Objective: Write out every line of the material below word for word, omitting the pictures.

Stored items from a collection
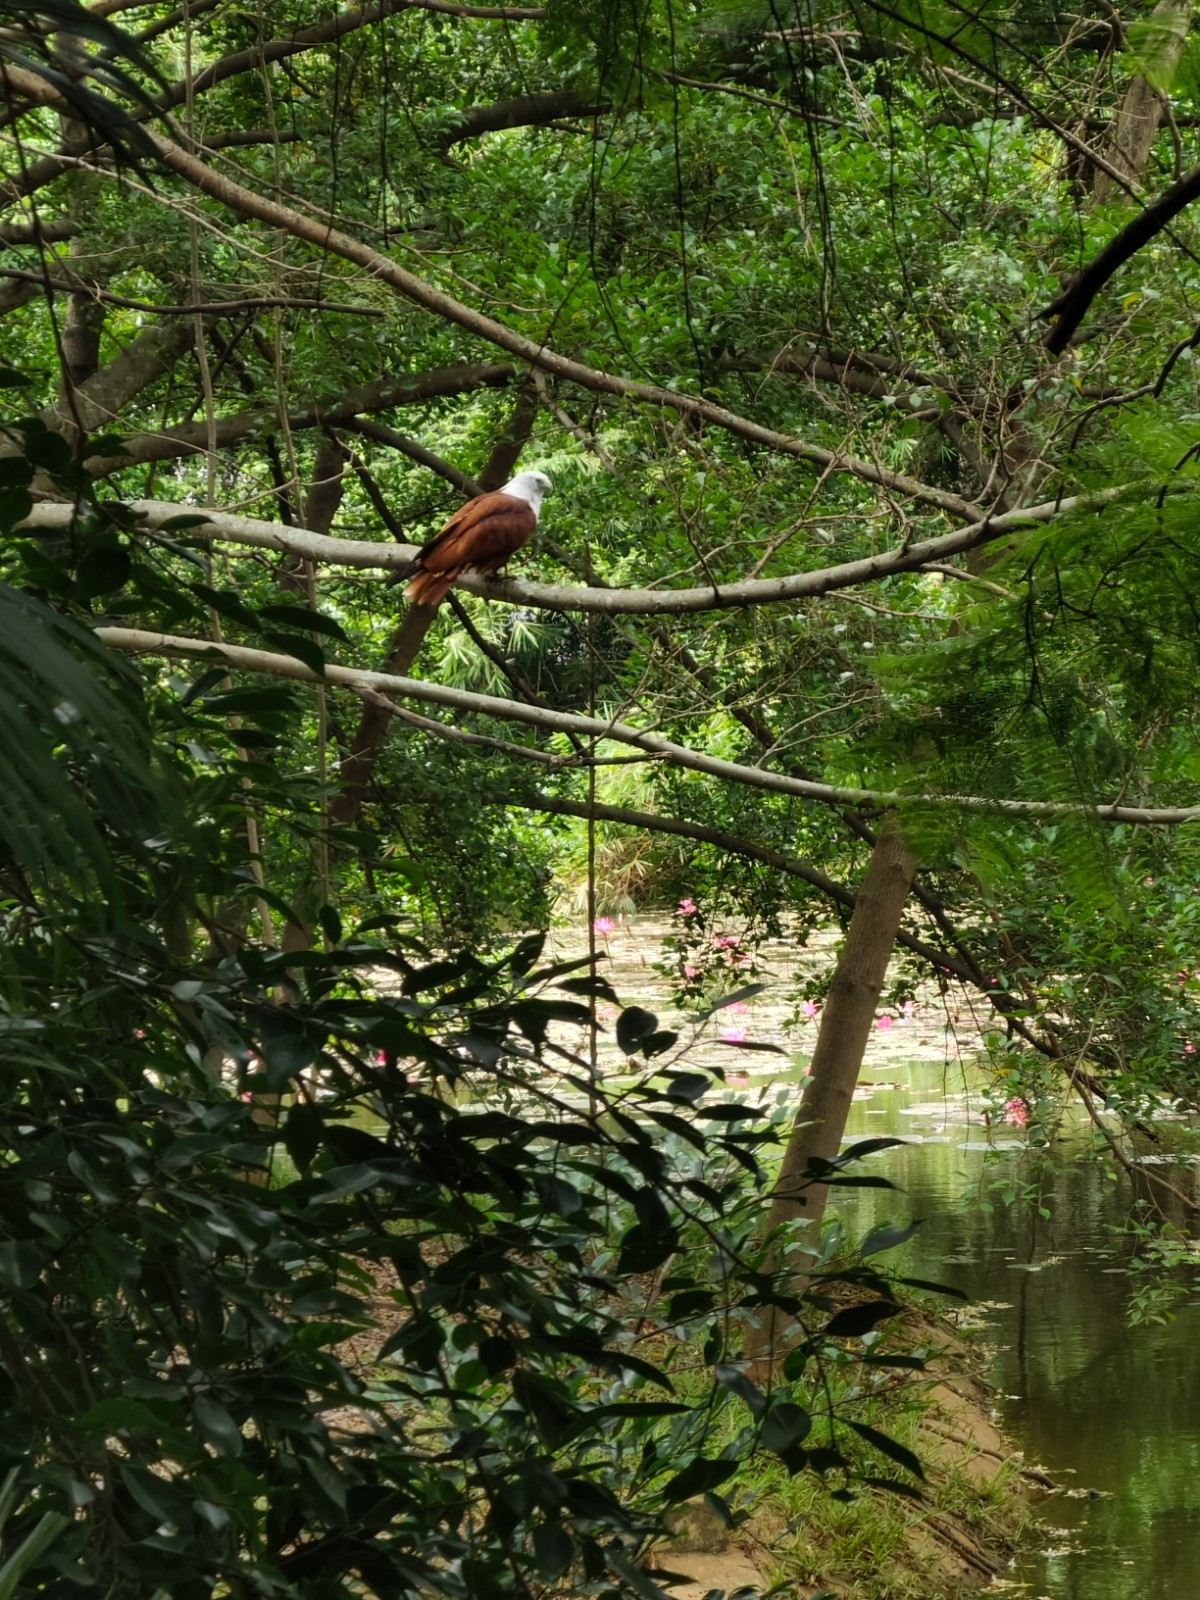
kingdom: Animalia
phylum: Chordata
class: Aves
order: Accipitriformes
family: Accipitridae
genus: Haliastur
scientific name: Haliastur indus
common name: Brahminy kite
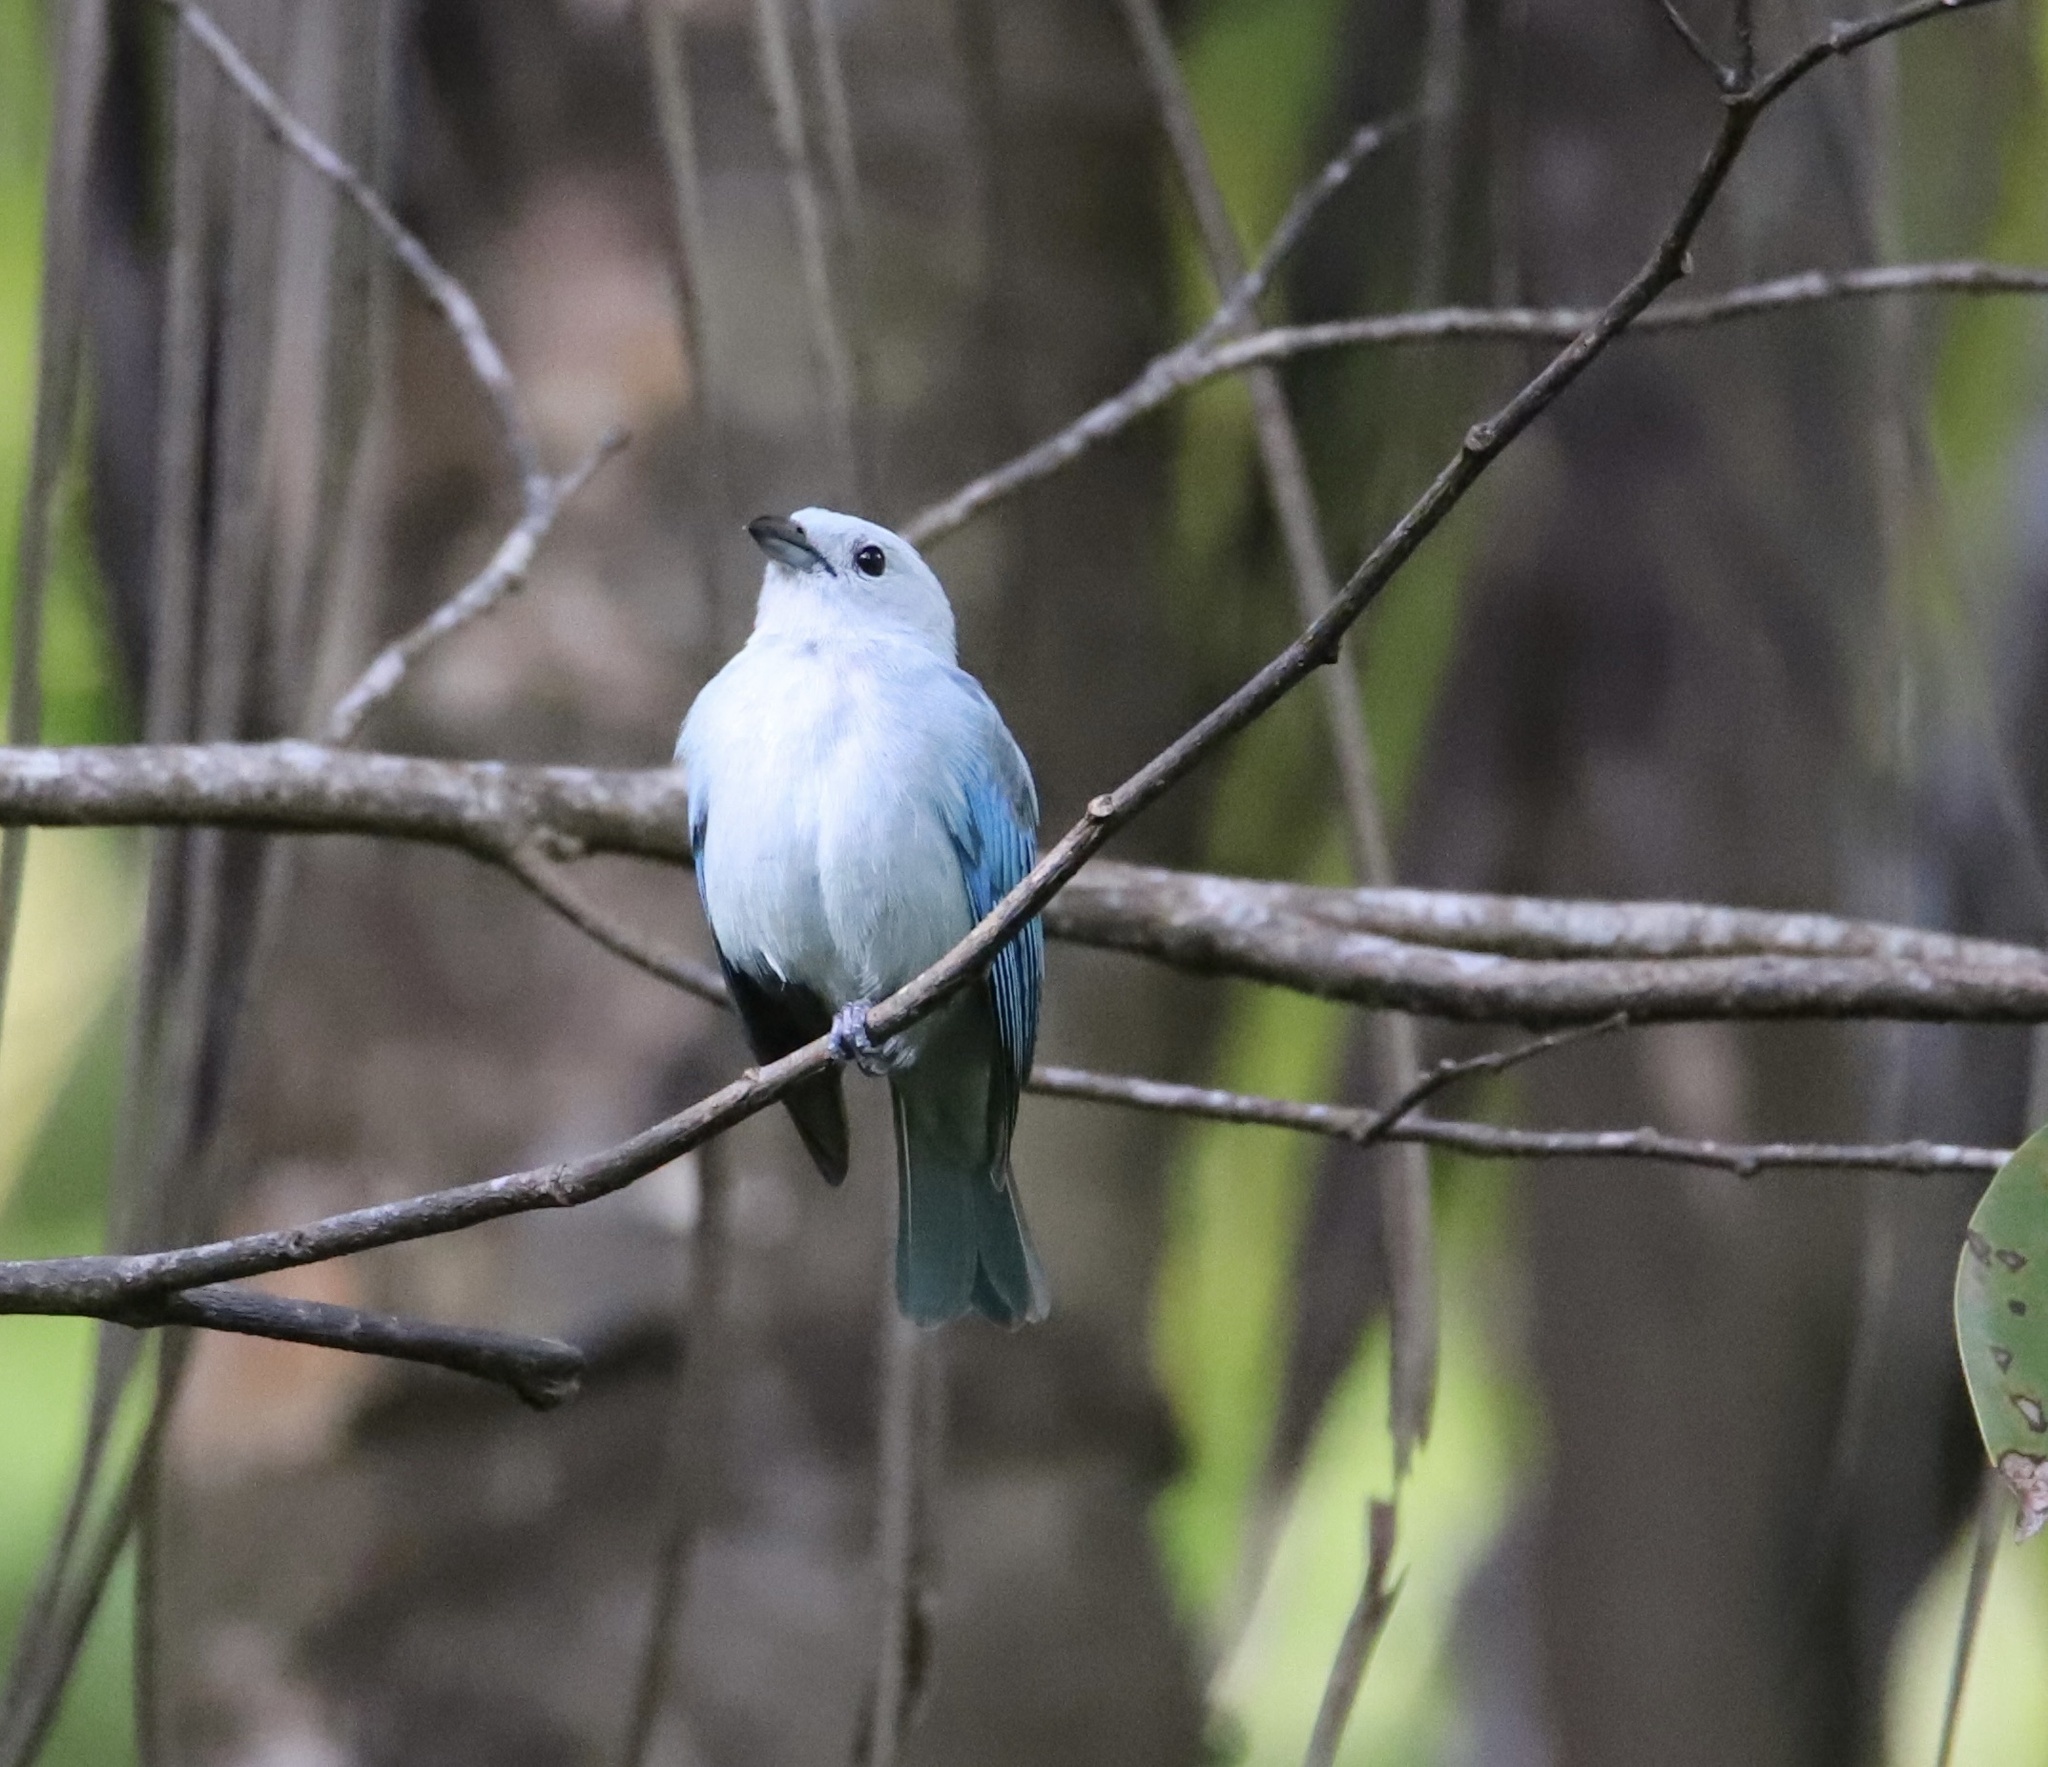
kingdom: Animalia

Response to this task:
kingdom: Animalia
phylum: Chordata
class: Aves
order: Accipitriformes
family: Accipitridae
genus: Haliastur
scientific name: Haliastur indus
common name: Brahminy kite
kingdom: Animalia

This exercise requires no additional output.